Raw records
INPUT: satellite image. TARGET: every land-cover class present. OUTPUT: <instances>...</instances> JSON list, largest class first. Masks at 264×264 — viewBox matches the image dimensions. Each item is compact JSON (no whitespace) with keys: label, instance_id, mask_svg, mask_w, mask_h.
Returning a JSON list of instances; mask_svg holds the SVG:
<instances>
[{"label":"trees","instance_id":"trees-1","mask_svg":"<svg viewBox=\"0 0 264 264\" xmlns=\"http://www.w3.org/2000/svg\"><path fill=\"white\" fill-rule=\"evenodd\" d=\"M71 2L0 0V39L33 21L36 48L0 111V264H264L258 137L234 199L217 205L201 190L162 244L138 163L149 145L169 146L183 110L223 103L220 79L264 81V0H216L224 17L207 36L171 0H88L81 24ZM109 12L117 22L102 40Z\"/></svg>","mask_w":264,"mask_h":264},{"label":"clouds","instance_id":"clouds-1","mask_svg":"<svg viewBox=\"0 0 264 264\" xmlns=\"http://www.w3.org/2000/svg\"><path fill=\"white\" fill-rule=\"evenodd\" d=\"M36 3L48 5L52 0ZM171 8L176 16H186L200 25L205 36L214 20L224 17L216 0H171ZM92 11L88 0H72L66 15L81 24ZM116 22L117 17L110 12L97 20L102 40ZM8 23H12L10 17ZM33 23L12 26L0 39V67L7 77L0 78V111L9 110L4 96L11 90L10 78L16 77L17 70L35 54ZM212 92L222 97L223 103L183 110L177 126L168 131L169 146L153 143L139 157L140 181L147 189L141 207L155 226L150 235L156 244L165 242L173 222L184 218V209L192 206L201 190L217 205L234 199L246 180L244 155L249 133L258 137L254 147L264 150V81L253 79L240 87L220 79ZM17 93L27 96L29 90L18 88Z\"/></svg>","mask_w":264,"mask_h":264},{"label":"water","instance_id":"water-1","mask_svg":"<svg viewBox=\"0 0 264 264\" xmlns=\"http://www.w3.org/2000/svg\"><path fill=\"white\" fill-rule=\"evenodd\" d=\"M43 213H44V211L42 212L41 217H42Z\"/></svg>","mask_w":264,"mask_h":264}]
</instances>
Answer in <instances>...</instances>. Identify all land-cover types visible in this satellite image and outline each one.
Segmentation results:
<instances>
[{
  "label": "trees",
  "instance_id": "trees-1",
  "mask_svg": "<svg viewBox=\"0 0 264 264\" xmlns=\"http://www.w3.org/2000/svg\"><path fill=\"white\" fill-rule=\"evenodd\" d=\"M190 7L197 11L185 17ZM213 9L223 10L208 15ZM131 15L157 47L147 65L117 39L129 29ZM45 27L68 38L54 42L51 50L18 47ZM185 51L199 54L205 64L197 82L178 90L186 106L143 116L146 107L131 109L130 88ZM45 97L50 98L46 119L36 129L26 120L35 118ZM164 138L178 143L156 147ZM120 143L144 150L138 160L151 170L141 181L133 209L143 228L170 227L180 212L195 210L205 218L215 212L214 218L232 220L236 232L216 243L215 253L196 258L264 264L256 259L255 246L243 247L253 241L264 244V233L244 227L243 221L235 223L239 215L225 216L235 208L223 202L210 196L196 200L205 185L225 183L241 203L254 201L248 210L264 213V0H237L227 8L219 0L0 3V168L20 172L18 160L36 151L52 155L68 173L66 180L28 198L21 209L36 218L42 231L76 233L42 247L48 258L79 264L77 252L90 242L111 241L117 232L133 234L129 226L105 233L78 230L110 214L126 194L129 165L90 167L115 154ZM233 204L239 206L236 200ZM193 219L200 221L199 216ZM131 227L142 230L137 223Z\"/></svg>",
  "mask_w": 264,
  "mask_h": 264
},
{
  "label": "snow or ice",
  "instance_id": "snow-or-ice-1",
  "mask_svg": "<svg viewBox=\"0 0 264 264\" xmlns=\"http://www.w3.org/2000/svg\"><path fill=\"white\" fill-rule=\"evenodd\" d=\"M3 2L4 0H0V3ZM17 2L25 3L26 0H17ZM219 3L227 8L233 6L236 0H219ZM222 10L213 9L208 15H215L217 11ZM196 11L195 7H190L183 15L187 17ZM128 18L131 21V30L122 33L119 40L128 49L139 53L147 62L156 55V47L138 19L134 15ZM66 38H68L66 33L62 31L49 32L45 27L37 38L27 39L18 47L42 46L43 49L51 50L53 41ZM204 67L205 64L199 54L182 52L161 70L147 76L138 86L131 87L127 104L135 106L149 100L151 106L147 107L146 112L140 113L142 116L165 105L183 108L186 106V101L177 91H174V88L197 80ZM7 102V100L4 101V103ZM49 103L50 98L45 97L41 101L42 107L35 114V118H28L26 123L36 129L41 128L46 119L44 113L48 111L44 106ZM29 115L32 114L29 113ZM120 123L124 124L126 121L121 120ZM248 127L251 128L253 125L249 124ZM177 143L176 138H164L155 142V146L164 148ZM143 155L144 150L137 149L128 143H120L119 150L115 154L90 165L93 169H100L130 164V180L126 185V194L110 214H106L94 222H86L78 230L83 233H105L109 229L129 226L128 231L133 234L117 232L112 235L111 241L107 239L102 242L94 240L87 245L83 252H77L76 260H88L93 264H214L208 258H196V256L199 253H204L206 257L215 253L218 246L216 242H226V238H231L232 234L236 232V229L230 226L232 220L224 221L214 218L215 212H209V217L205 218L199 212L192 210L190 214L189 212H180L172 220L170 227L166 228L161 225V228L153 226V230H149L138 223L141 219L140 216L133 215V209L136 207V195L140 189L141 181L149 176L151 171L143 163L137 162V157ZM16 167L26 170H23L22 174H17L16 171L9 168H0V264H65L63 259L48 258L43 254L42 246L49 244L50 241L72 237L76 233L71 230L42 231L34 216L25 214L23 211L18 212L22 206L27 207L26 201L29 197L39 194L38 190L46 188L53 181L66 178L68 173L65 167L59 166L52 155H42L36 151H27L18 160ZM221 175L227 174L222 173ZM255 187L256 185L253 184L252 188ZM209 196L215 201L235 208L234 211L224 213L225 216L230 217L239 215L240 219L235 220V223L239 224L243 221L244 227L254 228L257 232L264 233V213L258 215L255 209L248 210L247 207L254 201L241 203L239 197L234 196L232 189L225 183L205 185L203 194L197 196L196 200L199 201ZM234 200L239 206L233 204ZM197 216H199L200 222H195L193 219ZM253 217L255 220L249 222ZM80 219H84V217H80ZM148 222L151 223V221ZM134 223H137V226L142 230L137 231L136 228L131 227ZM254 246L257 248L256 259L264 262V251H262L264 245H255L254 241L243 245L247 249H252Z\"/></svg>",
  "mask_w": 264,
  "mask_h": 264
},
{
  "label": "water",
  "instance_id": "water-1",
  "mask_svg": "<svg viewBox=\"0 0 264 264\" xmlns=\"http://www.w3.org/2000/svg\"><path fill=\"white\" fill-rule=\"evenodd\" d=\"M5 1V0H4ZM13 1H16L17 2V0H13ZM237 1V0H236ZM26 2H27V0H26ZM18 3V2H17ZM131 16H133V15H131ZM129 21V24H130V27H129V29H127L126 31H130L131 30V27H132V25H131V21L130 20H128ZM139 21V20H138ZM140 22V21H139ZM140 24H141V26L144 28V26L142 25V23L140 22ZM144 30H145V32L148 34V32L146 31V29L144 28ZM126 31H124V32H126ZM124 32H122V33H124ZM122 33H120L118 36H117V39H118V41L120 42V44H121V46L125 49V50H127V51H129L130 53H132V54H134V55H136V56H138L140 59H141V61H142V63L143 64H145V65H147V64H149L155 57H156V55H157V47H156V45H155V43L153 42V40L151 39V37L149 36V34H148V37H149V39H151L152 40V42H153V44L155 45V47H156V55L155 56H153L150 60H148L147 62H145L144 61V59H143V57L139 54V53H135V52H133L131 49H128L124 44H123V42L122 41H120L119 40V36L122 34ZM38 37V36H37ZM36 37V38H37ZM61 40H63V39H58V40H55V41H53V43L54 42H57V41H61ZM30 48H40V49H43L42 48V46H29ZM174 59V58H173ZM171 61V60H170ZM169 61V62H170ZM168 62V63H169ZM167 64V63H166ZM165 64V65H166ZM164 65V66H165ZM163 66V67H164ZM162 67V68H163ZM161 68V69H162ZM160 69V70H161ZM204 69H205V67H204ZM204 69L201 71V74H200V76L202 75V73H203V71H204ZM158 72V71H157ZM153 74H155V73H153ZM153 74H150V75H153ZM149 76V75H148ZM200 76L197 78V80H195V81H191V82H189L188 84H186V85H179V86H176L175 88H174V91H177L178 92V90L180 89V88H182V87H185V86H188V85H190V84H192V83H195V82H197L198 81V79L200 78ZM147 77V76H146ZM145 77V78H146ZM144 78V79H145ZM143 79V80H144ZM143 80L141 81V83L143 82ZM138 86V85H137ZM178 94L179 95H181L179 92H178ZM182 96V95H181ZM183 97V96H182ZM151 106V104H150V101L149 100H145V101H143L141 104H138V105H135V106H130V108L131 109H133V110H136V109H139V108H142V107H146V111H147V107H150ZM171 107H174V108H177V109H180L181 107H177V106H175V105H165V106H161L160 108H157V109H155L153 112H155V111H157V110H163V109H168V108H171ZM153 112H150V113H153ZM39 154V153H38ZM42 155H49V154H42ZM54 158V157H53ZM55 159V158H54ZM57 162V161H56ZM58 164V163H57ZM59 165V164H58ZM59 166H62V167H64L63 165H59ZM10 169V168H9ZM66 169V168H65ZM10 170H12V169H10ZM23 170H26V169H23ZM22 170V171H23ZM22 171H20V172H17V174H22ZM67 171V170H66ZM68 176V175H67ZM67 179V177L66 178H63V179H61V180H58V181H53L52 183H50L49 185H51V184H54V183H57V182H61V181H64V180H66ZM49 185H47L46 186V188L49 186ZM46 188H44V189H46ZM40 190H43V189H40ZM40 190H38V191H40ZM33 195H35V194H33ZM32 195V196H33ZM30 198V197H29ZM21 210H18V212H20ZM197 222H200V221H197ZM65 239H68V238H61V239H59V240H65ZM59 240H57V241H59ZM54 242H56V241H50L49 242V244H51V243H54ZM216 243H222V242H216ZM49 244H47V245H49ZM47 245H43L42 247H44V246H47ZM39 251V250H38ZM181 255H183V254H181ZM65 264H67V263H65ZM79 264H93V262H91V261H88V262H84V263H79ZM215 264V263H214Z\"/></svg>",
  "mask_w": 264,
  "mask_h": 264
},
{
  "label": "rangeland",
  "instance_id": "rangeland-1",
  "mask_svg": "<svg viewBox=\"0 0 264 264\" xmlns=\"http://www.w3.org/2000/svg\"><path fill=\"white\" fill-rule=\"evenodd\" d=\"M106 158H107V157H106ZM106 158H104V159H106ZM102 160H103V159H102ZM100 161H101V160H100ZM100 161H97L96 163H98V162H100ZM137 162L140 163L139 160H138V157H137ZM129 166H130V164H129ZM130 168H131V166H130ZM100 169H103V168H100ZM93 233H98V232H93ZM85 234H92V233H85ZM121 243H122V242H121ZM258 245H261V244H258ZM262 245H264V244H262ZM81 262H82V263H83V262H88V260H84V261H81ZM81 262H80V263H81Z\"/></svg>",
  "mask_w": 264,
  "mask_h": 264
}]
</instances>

## Problem to solve
How many lines of the items above contain the string "snow"? Matching is case-sensitive. Give only the number.

## Right answer
2